Records taken from a data source ▸
******
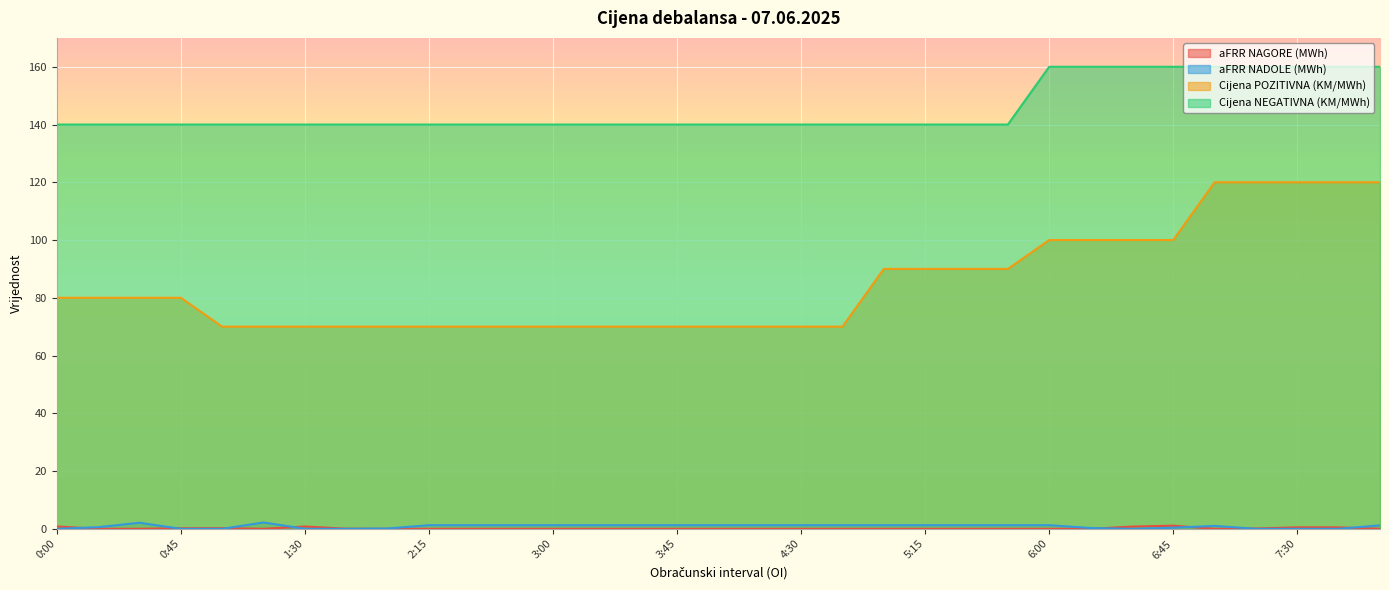

Is it true that Cijena NEGATIVNA (KM/MWh) equals 140.0 at 2:00?

True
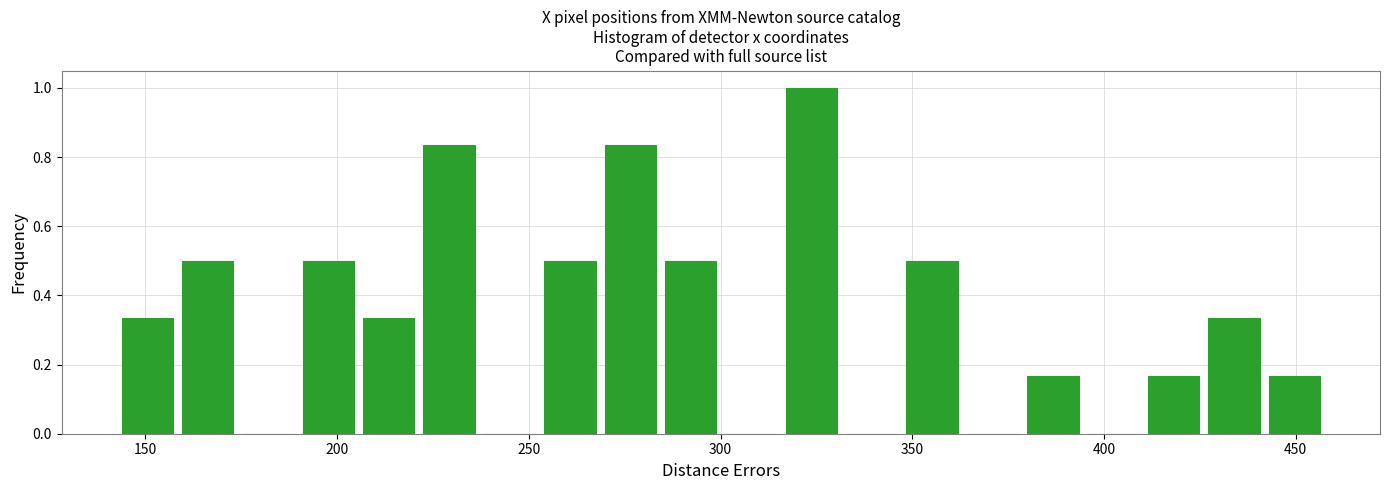

Read against the x-axis, roughly where is the centre of the tallest bar?

325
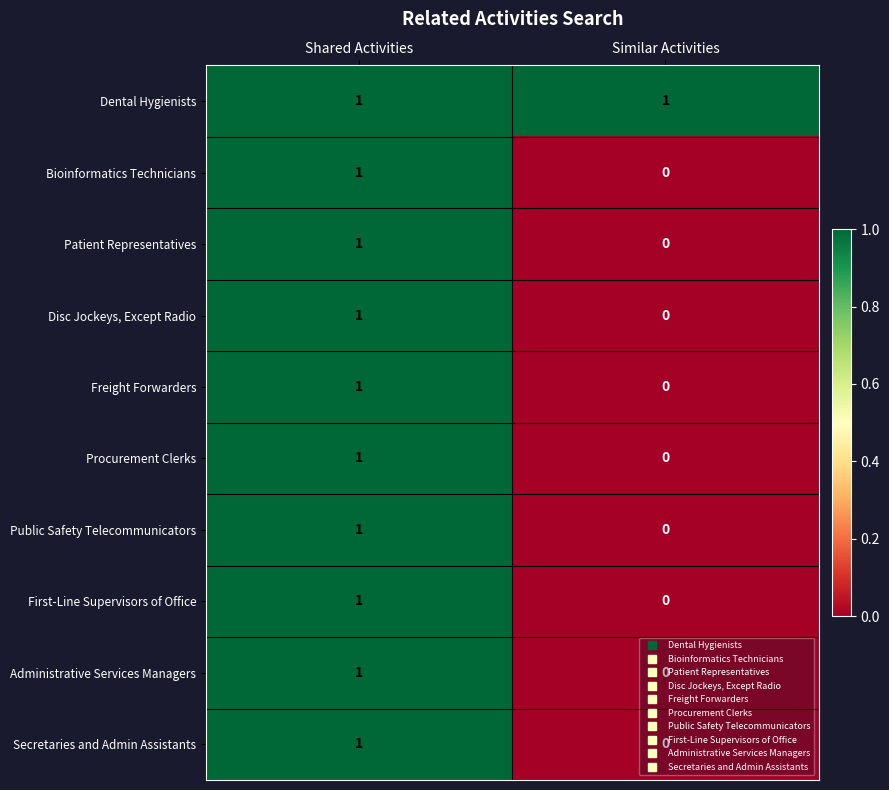

True or false: Patient Representatives has a value of 0 at Similar Activities.

True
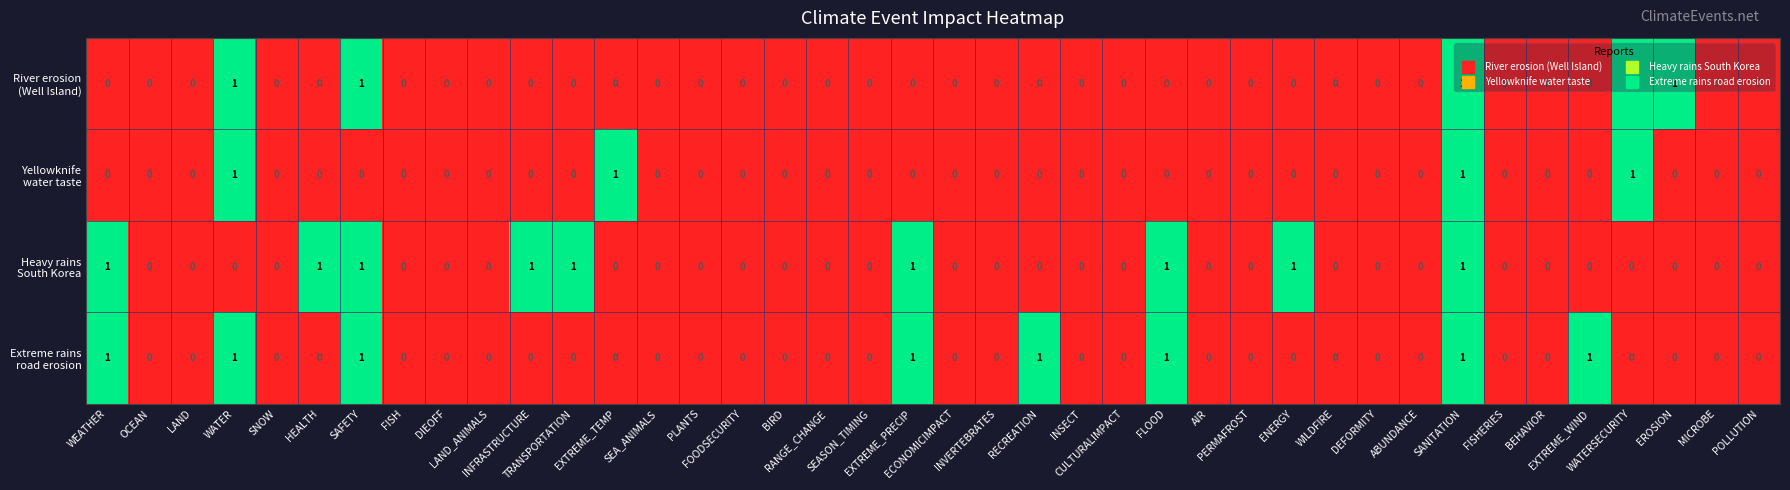

How many series are shown in this chart?

4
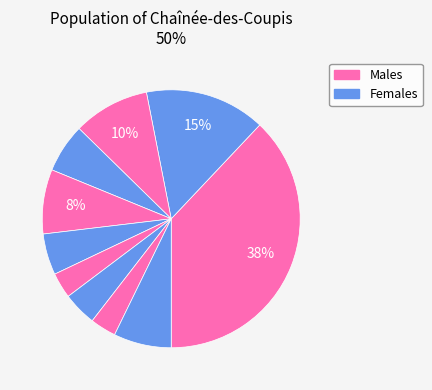

How many slices are in this pie chart?

10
******
Task ▸ Copy every row above word for word, leaving out the pictures.

Output ▸
Is it true that Cijena NEGATIVNA (KM/MWh) equals 140.0 at 2:00?

True

Read against the x-axis, roughly where is the centre of the tallest bar?

325

True or false: Patient Representatives has a value of 0 at Similar Activities.

True

How many series are shown in this chart?

4

How many slices are in this pie chart?

10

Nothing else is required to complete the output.